There's still an issue if you first defined a defstruct without using
(:optimize nil), and then redefined it with (:optimize nil). In that case
you may lose if you delete or reorder the slots. Not a problem if your
redefinition is just adding slots to the end. Anyways,  Don't Do That.
Otherwise you will get bugs unless I implement something like what's
described in the previous paragraph.

In my use case it's fine because I'm using the option in the first place.
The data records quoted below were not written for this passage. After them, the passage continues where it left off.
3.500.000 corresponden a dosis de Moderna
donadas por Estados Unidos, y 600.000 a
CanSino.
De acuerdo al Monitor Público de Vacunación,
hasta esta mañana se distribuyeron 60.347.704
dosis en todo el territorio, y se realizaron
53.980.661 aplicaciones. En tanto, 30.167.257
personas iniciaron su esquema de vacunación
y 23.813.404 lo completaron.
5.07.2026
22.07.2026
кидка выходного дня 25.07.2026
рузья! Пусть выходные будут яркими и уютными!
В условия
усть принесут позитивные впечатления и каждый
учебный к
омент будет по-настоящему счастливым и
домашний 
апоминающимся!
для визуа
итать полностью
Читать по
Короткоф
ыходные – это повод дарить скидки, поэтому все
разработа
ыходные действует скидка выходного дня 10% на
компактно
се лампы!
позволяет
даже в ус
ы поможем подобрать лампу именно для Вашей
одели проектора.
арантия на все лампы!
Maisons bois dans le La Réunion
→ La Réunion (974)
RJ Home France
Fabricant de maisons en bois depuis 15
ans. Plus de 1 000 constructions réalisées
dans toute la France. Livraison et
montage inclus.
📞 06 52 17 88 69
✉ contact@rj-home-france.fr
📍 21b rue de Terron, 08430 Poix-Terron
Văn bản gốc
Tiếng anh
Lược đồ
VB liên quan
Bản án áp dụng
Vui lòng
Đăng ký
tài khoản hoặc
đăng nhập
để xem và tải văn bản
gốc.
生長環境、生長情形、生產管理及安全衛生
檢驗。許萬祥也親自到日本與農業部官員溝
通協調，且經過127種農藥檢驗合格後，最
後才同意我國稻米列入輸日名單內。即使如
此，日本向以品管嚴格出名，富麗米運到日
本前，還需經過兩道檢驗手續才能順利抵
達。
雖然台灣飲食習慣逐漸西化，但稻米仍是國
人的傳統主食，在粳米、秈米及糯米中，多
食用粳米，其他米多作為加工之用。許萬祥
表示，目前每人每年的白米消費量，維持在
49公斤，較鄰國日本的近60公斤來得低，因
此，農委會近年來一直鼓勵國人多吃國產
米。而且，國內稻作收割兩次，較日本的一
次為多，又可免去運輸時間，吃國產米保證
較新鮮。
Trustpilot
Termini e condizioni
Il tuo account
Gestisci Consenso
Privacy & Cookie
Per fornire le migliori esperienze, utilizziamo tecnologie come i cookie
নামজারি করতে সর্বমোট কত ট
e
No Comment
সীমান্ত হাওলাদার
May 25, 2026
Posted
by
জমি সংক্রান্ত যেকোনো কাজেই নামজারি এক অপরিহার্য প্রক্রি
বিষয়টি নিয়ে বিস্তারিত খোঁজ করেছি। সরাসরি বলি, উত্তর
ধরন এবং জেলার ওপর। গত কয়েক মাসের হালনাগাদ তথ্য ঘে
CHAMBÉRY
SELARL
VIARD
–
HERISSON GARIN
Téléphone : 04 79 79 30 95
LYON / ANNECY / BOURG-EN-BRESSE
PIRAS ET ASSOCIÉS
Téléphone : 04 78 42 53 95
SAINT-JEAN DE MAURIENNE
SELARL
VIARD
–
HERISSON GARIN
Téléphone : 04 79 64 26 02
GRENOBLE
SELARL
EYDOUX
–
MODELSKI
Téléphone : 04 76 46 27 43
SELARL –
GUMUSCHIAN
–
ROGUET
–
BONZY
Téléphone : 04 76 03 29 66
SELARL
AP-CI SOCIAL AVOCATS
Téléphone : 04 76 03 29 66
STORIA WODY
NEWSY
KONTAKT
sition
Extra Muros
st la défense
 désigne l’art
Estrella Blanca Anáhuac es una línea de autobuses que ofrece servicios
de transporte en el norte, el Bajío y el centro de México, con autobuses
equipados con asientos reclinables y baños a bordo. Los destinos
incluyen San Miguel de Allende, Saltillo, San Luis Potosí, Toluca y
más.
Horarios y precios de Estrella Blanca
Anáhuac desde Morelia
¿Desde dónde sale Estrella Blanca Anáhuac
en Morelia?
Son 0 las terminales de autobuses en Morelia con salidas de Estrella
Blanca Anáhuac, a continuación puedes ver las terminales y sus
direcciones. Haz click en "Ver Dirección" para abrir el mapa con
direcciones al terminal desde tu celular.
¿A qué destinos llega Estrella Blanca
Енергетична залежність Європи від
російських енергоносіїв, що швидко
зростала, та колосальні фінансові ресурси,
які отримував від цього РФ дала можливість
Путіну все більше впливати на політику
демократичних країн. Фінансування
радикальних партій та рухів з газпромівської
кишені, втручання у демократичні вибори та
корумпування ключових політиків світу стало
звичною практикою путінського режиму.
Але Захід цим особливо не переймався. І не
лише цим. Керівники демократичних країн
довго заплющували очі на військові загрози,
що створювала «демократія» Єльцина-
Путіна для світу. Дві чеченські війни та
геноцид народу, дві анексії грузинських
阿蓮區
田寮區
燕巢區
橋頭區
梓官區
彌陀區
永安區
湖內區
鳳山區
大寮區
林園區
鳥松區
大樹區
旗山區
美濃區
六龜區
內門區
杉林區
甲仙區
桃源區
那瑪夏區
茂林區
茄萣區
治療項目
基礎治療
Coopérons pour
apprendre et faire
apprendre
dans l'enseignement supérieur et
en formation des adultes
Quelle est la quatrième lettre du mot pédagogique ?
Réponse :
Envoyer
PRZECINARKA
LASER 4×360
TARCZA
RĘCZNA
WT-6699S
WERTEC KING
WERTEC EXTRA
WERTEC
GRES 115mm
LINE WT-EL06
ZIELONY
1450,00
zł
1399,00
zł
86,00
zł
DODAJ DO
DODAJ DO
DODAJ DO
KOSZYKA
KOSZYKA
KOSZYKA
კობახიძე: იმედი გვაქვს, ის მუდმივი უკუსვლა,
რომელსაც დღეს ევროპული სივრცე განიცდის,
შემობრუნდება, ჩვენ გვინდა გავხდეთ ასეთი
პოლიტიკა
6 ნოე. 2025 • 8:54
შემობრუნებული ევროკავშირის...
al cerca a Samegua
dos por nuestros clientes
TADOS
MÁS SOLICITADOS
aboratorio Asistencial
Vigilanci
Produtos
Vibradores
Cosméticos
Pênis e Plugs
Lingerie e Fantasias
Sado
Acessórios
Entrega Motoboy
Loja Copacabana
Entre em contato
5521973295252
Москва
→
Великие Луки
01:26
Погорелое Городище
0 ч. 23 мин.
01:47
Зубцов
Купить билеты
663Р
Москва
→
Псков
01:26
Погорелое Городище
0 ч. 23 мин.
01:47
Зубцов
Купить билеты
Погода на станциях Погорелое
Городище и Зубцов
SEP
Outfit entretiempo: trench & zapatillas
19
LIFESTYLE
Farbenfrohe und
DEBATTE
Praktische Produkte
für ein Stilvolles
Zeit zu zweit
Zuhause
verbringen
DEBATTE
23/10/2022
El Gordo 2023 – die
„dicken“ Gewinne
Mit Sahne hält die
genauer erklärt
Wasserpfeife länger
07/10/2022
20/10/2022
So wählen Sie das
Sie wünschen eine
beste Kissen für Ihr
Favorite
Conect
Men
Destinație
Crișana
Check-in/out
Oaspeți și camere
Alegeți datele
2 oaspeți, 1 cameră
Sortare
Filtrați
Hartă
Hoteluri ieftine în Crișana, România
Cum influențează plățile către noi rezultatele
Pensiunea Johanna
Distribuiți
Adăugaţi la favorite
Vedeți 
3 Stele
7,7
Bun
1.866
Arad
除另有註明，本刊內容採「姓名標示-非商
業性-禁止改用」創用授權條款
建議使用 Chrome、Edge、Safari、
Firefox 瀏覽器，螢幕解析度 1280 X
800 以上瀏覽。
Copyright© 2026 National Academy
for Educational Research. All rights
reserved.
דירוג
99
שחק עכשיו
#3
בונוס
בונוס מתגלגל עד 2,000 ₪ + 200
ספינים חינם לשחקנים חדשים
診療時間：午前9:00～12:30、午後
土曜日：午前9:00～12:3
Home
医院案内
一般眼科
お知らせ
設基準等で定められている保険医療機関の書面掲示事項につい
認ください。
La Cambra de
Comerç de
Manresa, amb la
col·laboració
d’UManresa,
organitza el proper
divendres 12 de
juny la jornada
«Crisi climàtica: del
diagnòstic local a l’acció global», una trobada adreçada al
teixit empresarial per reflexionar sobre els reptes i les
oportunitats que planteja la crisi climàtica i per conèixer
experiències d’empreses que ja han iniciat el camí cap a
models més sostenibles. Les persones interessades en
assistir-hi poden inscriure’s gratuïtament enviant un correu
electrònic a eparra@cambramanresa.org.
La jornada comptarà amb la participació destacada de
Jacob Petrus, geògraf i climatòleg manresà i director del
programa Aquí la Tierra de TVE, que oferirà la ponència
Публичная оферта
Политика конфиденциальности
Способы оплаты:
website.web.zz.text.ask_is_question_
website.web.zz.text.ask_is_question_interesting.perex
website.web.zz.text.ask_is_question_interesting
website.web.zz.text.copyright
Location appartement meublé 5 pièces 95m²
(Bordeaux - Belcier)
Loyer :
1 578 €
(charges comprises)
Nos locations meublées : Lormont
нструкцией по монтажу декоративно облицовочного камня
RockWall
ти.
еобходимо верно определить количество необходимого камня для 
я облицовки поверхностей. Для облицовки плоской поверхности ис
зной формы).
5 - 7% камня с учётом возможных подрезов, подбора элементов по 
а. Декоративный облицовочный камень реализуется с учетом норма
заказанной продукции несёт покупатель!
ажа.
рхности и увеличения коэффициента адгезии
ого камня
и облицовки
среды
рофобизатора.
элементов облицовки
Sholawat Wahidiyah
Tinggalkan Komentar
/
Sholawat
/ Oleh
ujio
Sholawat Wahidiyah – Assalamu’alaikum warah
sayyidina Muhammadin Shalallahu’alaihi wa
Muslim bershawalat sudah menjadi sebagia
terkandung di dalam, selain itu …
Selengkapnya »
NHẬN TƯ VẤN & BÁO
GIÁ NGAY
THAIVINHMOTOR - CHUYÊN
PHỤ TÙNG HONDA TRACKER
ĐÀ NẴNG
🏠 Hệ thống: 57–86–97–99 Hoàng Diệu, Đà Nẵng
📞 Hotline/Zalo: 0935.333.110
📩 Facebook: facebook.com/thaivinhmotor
Again, I'm not saying this can't work. I just find it daunting to even
> ponder what sort of funny situations where your program
> manages to confuse itself about which struct is which you can end up
> with. Maybe that's a theoretical problem, but it hurts my brain. :D

There's definitely a screw case, as I explained above. It's a compromise.
You get the ability to redefine defstruct, but if you add :optimize nil in
the redefinition without it being in the original, then you might have
stale compiled code with fixed position accessors. I'm thinking that's a
lot better than the current situation, where you can't redefine defstruct
at all.  I'm also only planning on doing this while developing the code.

I'm leaning towards using the defstruct :optimize option vs the (declare
(optimize (debug 3))) , since the latter hurts performance of everything.
The defstruct option is more targeted.